Collected data

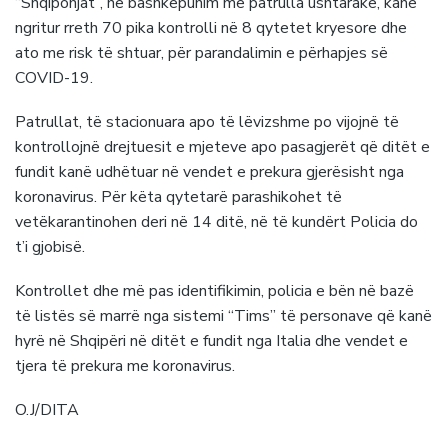
“Shqiponjat”, në bashkëpunim me patrulla ushtarake, kanë
ngritur rreth 70 pika kontrolli në 8 qytetet kryesore dhe
ato me risk të shtuar, për parandalimin e përhapjes së
COVID-19.
Patrullat, të stacionuara apo të lëvizshme po vijojnë të
kontrollojnë drejtuesit e mjeteve apo pasagjerët që ditët e
fundit kanë udhëtuar në vendet e prekura gjerësisht nga
koronavirus. Për këta qytetarë parashikohet të
vetëkarantinohen deri në 14 ditë, në të kundërt Policia do
t’i gjobisë.
Kontrollet dhe më pas identifikimin, policia e bën në bazë
të listës së marrë nga sistemi “Tims” të personave që kanë
hyrë në Shqipëri në ditët e fundit nga Italia dhe vendet e
tjera të prekura me koronavirus.
O.J/DITA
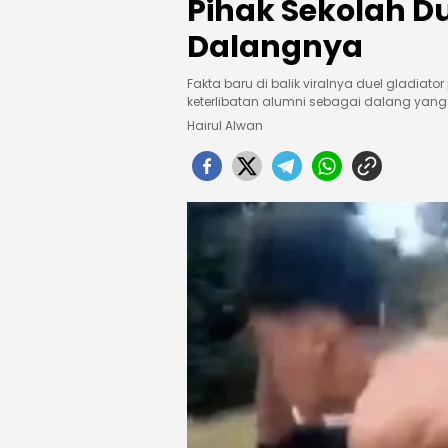
Pihak Sekolah D
Dalangnya
Fakta baru di balik viralnya duel gladiat
keterlibatan alumni sebagai dalang yan
Hairul Alwan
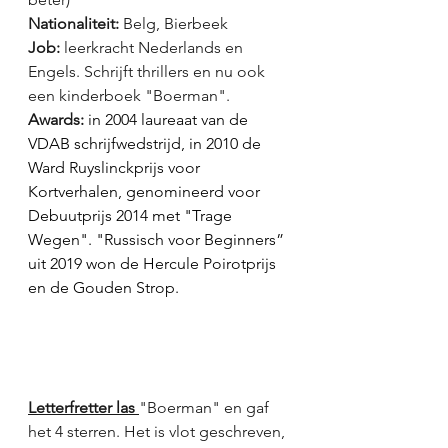
Nationaliteit: 
Belg, Bierbeek
Job: 
leerkracht Nederlands en 
Engels. Schrijft thrillers en nu ook 
een kinderboek "Boerman".
Awards: 
in 2004 laureaat van de 
VDAB schrijfwedstrijd, in 2010 de 
Ward Ruyslinckprijs voor 
Kortverhalen, genomineerd voor 
Debuutprijs 2014 met "Trage 
Wegen". "Russisch voor Beginners” 
uit 2019 won de Hercule Poirotprijs 
en de Gouden Strop.
Letterfretter las 
"Boerman" en gaf 
het 4 sterren. Het is vlot geschreven, 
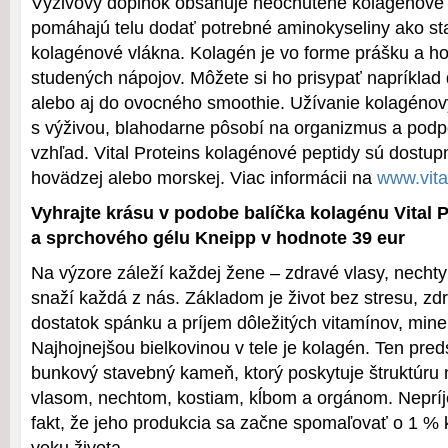
Výživový doplnok obsahuje neochutené kolagénové p
pomáhajú telu dodať potrebné aminokyseliny ako s
kolagénové vlákna. Kolagén je vo forme prášku a hod
studených nápojov. Môžete si ho prisypať napríklad 
alebo aj do ovocného smoothie. Užívanie kolagéno
s výživou, blahodarne pôsobí na organizmus a podp
vzhľad. Vital Proteins kolagénové peptidy sú dostup
hovädzej alebo morskej. Viac informácii na
www.vita
Vyhrajte krásu v podobe balíčka kolagénu Vital 
a sprchového gélu Kneipp v hodnote 39 eur
Na výzore záleží každej žene – zdravé vlasy, nechty
snaží každá z nás. Základom je život bez stresu, zd
dostatok spánku a príjem dôležitých vitamínov, miner
Najhojnejšou bielkovinou v tele je kolagén. Ten pred
bunkový stavebný kameň, ktorý poskytuje štruktúru 
vlasom, nechtom, kostiam, kĺbom a orgánom. Neprí
fakt, že jeho produkcia sa začne spomaľovať o 1 %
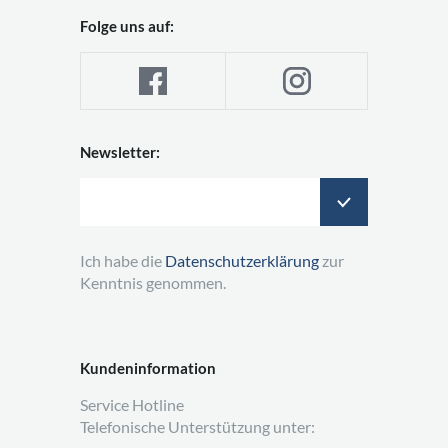
Folge uns auf:
Newsletter:
Ich habe die
Datenschutzerklärung
zur
Kenntnis genommen.
Kundeninformation
Service Hotline
Telefonische Unterstützung unter:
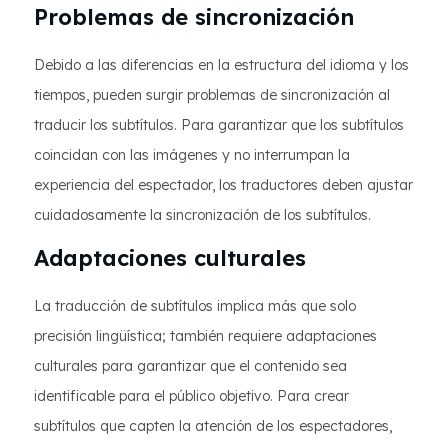
Problemas de sincronización
Debido a las diferencias en la estructura del idioma y los
tiempos, pueden surgir problemas de sincronización al
traducir los subtítulos. Para garantizar que los subtítulos
coincidan con las imágenes y no interrumpan la
experiencia del espectador, los traductores deben ajustar
cuidadosamente la sincronización de los subtítulos.
Adaptaciones culturales
La traducción de subtítulos implica más que solo
precisión lingüística; también requiere adaptaciones
culturales para garantizar que el contenido sea
identificable para el público objetivo. Para crear
subtítulos que capten la atención de los espectadores,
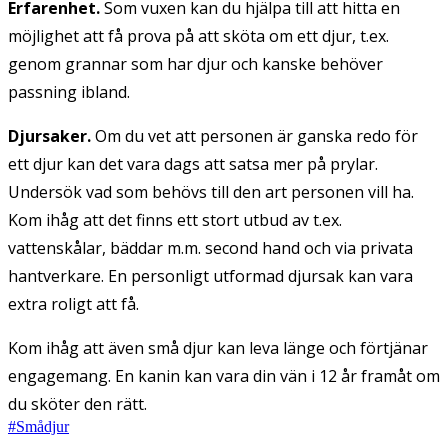
Erfarenhet.
Som vuxen kan du hjälpa till att hitta en
möjlighet att få prova på att sköta om ett djur, t.ex.
genom grannar som har djur och kanske behöver
passning ibland.
Djursaker.
Om du vet att personen är ganska redo för
ett djur kan det vara dags att satsa mer på prylar.
Undersök vad som behövs till den art personen vill ha.
Kom ihåg att det finns ett stort utbud av t.ex.
vattenskålar, bäddar m.m. second hand och via privata
hantverkare. En personligt utformad djursak kan vara
extra roligt att få.
Kom ihåg att även små djur kan leva länge och förtjänar
engagemang. En kanin kan vara din vän i 12 år framåt om
du sköter den rätt.
#
Smådjur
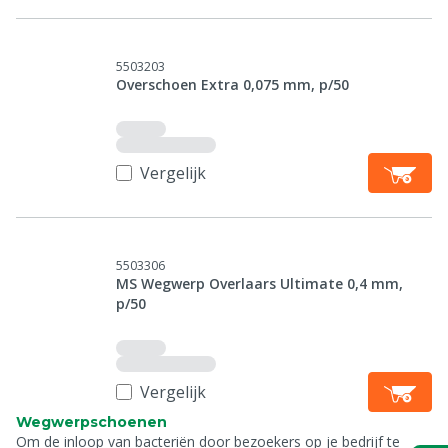
5503203
Overschoen Extra 0,075 mm, p/50
Vergelijk
5503306
MS Wegwerp Overlaars Ultimate 0,4 mm,
p/50
Vergelijk
Wegwerpschoenen
Om de inloop van bacteriën door bezoekers op je bedrijf te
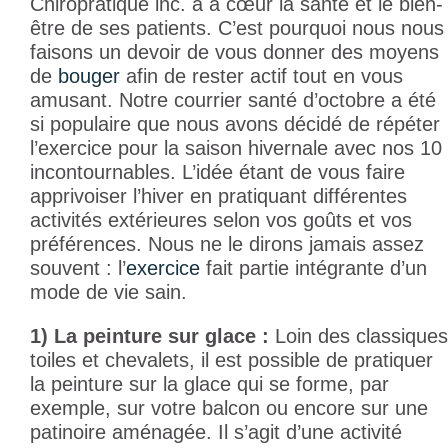
Chiropratique inc. a à cœur la santé et le bien-
être de ses patients. C’est pourquoi nous nous
faisons un devoir de vous donner des moyens
de
bouger
afin de rester actif tout en vous
amusant. Notre courrier santé d’octobre a été
si populaire que nous avons décidé de répéter
l’exercice pour la saison hivernale avec nos 10
incontournables. L’idée étant de vous faire
apprivoiser l’hiver en pratiquant différentes
activités extérieures selon vos goûts et vos
préférences. Nous ne le dirons jamais assez
souvent : l’
exercice
fait partie intégrante d’un
mode de vie sain.
1) La peinture sur glace :
Loin des classiques
toiles et chevalets, il est possible de pratiquer
la peinture sur la glace qui se forme, par
exemple, sur votre balcon ou encore sur une
patinoire aménagée. Il s’agit d’une activité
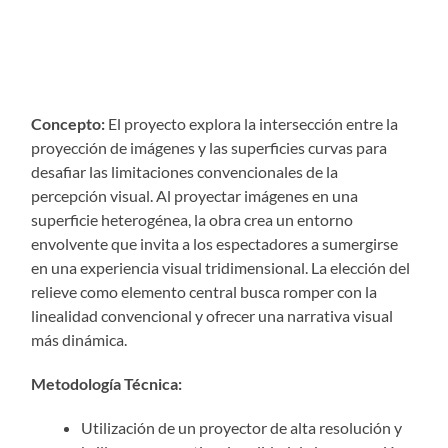
Concepto:
El proyecto explora la intersección entre la
proyección de imágenes y las superficies curvas para
desafiar las limitaciones convencionales de la
percepción visual. Al proyectar imágenes en una
superficie heterogénea, la obra crea un entorno
envolvente que invita a los espectadores a sumergirse
en una experiencia visual tridimensional. La elección del
relieve como elemento central busca romper con la
linealidad convencional y ofrecer una narrativa visual
más dinámica.
Metodología Técnica:
Utilización de un proyector de alta resolución y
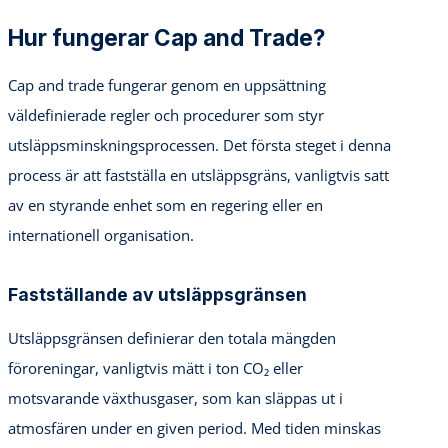
Hur fungerar Cap and Trade?
Cap and trade fungerar genom en uppsättning
väldefinierade regler och procedurer som styr
utsläppsminskningsprocessen. Det första steget i denna
process är att fastställa en utsläppsgräns, vanligtvis satt
av en styrande enhet som en regering eller en
internationell organisation.
Fastställande av utsläppsgränsen
Utsläppsgränsen definierar den totala mängden
föroreningar, vanligtvis mätt i ton CO₂ eller
motsvarande växthusgaser, som kan släppas ut i
atmosfären under en given period. Med tiden minskas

**About this task**
Would you output each entry exactly and leave the pictures behind?

**Result of the task**
“Shqiponjat”, në bashkëpunim me patrulla ushtarake, kanë
ngritur rreth 70 pika kontrolli në 8 qytetet kryesore dhe
ato me risk të shtuar, për parandalimin e përhapjes së
COVID-19.
Patrullat, të stacionuara apo të lëvizshme po vijojnë të
kontrollojnë drejtuesit e mjeteve apo pasagjerët që ditët e
fundit kanë udhëtuar në vendet e prekura gjerësisht nga
koronavirus. Për këta qytetarë parashikohet të
vetëkarantinohen deri në 14 ditë, në të kundërt Policia do
t’i gjobisë.
Kontrollet dhe më pas identifikimin, policia e bën në bazë
të listës së marrë nga sistemi “Tims” të personave që kanë
hyrë në Shqipëri në ditët e fundit nga Italia dhe vendet e
tjera të prekura me koronavirus.
O.J/DITA
Pihak Sekolah D
Dalangnya
Fakta baru di balik viralnya duel gladiat
keterlibatan alumni sebagai dalang yan
Hairul Alwan
Nationaliteit: 
Belg, Bierbeek
Job: 
leerkracht Nederlands en 
Engels. Schrijft thrillers en nu ook 
een kinderboek "Boerman".
Awards: 
in 2004 laureaat van de 
VDAB schrijfwedstrijd, in 2010 de 
Ward Ruyslinckprijs voor 
Kortverhalen, genomineerd voor 
Debuutprijs 2014 met "Trage 
Wegen". "Russisch voor Beginners” 
uit 2019 won de Hercule Poirotprijs 
en de Gouden Strop.
Letterfretter las 
"Boerman" en gaf 
het 4 sterren. Het is vlot geschreven, 
Výživový doplnok obsahuje neochutené kolagénové p
pomáhajú telu dodať potrebné aminokyseliny ako s
kolagénové vlákna. Kolagén je vo forme prášku a hod
studených nápojov. Môžete si ho prisypať napríklad 
alebo aj do ovocného smoothie. Užívanie kolagéno
s výživou, blahodarne pôsobí na organizmus a podp
vzhľad. Vital Proteins kolagénové peptidy sú dostup
hovädzej alebo morskej. Viac informácii na
www.vita
Vyhrajte krásu v podobe balíčka kolagénu Vital 
a sprchového gélu Kneipp v hodnote 39 eur
Na výzore záleží každej žene – zdravé vlasy, nechty
snaží každá z nás. Základom je život bez stresu, zd
dostatok spánku a príjem dôležitých vitamínov, miner
Najhojnejšou bielkovinou v tele je kolagén. Ten pred
bunkový stavebný kameň, ktorý poskytuje štruktúru 
vlasom, nechtom, kostiam, kĺbom a orgánom. Neprí
fakt, že jeho produkcia sa začne spomaľovať o 1 %
Folge uns auf:
Newsletter:
Ich habe die
Datenschutzerklärung
zur
Kenntnis genommen.
Kundeninformation
Service Hotline
Telefonische Unterstützung unter:
Problemas de sincronización
Debido a las diferencias en la estructura del idioma y los
tiempos, pueden surgir problemas de sincronización al
traducir los subtítulos. Para garantizar que los subtítulos
coincidan con las imágenes y no interrumpan la
experiencia del espectador, los traductores deben ajustar
cuidadosamente la sincronización de los subtítulos.
Adaptaciones culturales
La traducción de subtítulos implica más que solo
precisión lingüística; también requiere adaptaciones
culturales para garantizar que el contenido sea
identificable para el público objetivo. Para crear
subtítulos que capten la atención de los espectadores,
Erfarenhet.
Som vuxen kan du hjälpa till att hitta en
möjlighet att få prova på att sköta om ett djur, t.ex.
genom grannar som har djur och kanske behöver
passning ibland.
Djursaker.
Om du vet att personen är ganska redo för
ett djur kan det vara dags att satsa mer på prylar.
Undersök vad som behövs till den art personen vill ha.
Kom ihåg att det finns ett stort utbud av t.ex.
vattenskålar, bäddar m.m. second hand och via privata
hantverkare. En personligt utformad djursak kan vara
extra roligt att få.
Kom ihåg att även små djur kan leva länge och förtjänar
engagemang. En kanin kan vara din vän i 12 år framåt om
du sköter den rätt.
#
Smådjur
5503203
Overschoen Extra 0,075 mm, p/50
Vergelijk
5503306
MS Wegwerp Overlaars Ultimate 0,4 mm,
p/50
Vergelijk
Wegwerpschoenen
Om de inloop van bacteriën door bezoekers op je bedrijf te
Chiropratique inc. a à cœur la santé et le bien-
être de ses patients. C’est pourquoi nous nous
faisons un devoir de vous donner des moyens
de
bouger
afin de rester actif tout en vous
amusant. Notre courrier santé d’octobre a été
si populaire que nous avons décidé de répéter
l’exercice pour la saison hivernale avec nos 10
incontournables. L’idée étant de vous faire
apprivoiser l’hiver en pratiquant différentes
activités extérieures selon vos goûts et vos
préférences. Nous ne le dirons jamais assez
souvent : l’
exercice
fait partie intégrante d’un
mode de vie sain.
1) La peinture sur glace :
Loin des classiques
toiles et chevalets, il est possible de pratiquer
la peinture sur la glace qui se forme, par
exemple, sur votre balcon ou encore sur une
patinoire aménagée. Il s’agit d’une activité
Concepto:
El proyecto explora la intersección entre la
proyección de imágenes y las superficies curvas para
desafiar las limitaciones convencionales de la
percepción visual. Al proyectar imágenes en una
superficie heterogénea, la obra crea un entorno
envolvente que invita a los espectadores a sumergirse
en una experiencia visual tridimensional. La elección del
relieve como elemento central busca romper con la
linealidad convencional y ofrecer una narrativa visual
más dinámica.
Metodología Técnica:
Utilización de un proyector de alta resolución y
Hur fungerar Cap and Trade?
Cap and trade fungerar genom en uppsättning
väldefinierade regler och procedurer som styr
utsläppsminskningsprocessen. Det första steget i denna
process är att fastställa en utsläppsgräns, vanligtvis satt
av en styrande enhet som en regering eller en
internationell organisation.
Fastställande av utsläppsgränsen
Utsläppsgränsen definierar den totala mängden
föroreningar, vanligtvis mätt i ton CO₂ eller
motsvarande växthusgaser, som kan släppas ut i
atmosfären under en given period. Med tiden minskas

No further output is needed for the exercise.